345 mL x 0.352M AgNO3 = 121.44 mmoles. We'll round this to 121 mmols AgNO3.
443 mL x 0.511M Na2CO3 = 226.373 mmols. We'll round this to 226 mmols Na2CO3.
You can round them differently and/or carry more places if you wish.
2AgNO3 + Na2CO3 ==> Ag2CO3 + 2NaNO3
First we find the limiting reagent
Convert 121 mmols AgNO3 to mmols Ag2CO3. That's 121 x (mols Ag2CO3/2 mols AgNO3) = 121 x (1/2) = 60.5 mmols Ag2CO3.
Convert 226 mmols Na2CO3 to Ag2CO3. That's 226 x (1 mol Ag2CO3/1 mol Na2CO3) = 226 x 1/1 = 226.

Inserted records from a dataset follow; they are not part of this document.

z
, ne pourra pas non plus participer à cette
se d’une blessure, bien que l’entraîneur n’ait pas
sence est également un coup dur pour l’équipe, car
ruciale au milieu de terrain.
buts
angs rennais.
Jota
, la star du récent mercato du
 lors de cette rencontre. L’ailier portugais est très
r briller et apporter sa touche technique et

Obviously both answers can be right; the correct answer in limiting reagent problems is ALWAYS the smaller one and the reagent producing that value is the limiting reagent. Therefore, AgNO3 is the limiting reagent.
Next we determine how much of the Na2CO3 is used.
mmols Na2CO3 used = 121 mmols AgNO3 x (1 mol Na2CO3/2 mol AgNO3) = 121 x (1/2) = 60.5 mmols used. So how much is left unused? That's 226 - 60.5 = 165.5.
That 165.5 mmols Na2CO3 is the common ion. What's the concn now? We have 165.5 mmols and it's in a volume of 345 mL + 443 mL = 788 mL so the concn is
M = mmols/mL = 165.5/788 = about 0.2 but you do it more accurately than that.
.........Ag2CO3 ==> 2Ag^+ + CO3^2-
I.........solid......0......0.2
C.........solid.....+2x.....+x
E.........solid.....2x....0.2+x
Ksp = (Ag^+)^2(CO3^2-)
8.1E-12 = (2x)^2(0.2+x)
Solve for x, then 2x = (Ag^+).
These problems are too long. I wonder if this is for a general chemistry class or an advanced class.